John Huizenga was the co-chair of the 1989 DoE review, and he wrote in about 1993, in the second edition of his book on cold fusion about the Miles finding of heat/helium correlation that, if confirmed, it would solve a major mystery of cold fusion, the ash.

Well? Was Miles confirmed? Storms certainly claims so, and that is a reasonable claim, but ... if it's not true, then confirming Miles would be long, long overdue. And if it is true, getting a more accurate measure could help discriminate between alternate theories as to mechanism.

It is time that the DoE follow its own recommendations. They were unanimous in 2004. So why is anyone second-guessing them?

*If* your friend, Mr. Bowery, is in doubt about the reality of cold fusion, and because of the vast possible implications from the reality of cold fusion, and if he now represents private interests, funding careful research with this could be crucial as a matter of due diligence. This work should be bypassed only by those already convinced that cold fusion is real.

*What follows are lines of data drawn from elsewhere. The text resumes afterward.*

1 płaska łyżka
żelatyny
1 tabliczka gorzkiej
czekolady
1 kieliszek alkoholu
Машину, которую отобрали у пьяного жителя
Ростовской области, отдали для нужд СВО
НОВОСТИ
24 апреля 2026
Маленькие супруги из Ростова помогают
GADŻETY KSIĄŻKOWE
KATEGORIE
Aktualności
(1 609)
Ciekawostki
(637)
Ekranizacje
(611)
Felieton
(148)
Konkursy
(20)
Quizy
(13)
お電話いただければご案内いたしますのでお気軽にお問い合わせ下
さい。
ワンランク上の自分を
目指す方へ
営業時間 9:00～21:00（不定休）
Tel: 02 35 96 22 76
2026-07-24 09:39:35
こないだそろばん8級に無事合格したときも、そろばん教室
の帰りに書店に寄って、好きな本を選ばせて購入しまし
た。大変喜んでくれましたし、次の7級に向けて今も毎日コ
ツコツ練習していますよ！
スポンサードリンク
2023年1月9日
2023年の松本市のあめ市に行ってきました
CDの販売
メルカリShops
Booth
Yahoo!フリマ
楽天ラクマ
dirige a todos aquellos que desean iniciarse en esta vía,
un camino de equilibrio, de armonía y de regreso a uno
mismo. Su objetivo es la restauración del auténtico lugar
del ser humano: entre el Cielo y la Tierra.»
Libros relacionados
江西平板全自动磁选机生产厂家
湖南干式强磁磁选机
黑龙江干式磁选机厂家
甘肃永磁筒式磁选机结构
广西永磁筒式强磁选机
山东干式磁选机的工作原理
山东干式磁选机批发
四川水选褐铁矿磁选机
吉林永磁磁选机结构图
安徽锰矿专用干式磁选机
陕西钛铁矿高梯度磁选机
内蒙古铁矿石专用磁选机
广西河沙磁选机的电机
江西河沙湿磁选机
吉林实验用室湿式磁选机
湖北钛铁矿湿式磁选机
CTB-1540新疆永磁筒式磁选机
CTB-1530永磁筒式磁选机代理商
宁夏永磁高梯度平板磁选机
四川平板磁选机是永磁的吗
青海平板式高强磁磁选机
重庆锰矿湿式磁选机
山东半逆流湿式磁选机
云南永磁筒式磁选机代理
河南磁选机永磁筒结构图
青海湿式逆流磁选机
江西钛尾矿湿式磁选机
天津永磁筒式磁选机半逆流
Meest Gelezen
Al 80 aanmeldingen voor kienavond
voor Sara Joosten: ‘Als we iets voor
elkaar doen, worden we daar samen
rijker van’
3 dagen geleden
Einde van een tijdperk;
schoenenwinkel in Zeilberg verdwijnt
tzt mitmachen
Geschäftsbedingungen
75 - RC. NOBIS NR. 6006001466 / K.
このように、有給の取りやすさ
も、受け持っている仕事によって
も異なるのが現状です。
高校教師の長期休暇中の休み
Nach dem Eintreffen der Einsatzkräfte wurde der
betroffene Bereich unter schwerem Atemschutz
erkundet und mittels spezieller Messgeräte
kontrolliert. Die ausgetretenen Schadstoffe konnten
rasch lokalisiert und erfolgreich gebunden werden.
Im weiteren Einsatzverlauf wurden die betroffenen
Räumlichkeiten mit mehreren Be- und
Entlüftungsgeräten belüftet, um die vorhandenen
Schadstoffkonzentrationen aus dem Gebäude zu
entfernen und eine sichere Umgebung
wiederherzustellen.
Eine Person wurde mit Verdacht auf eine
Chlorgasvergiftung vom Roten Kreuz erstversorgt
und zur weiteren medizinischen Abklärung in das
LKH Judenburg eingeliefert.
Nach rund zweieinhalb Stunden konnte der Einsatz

Most cold fusion approaches are famously unreliable, and making them reliable is probably going to take a lot more research; without understanding the mechanism ("fusion" does not tell us nearly enough), engineering the effect will be hit-or-miss. Just testing this or that approach can give very misleading results. Unless helium is measured.

This work should first be done with a protocol known to be reasonably successful. It doesn't have to be "reliable," and heat results can vary greatly.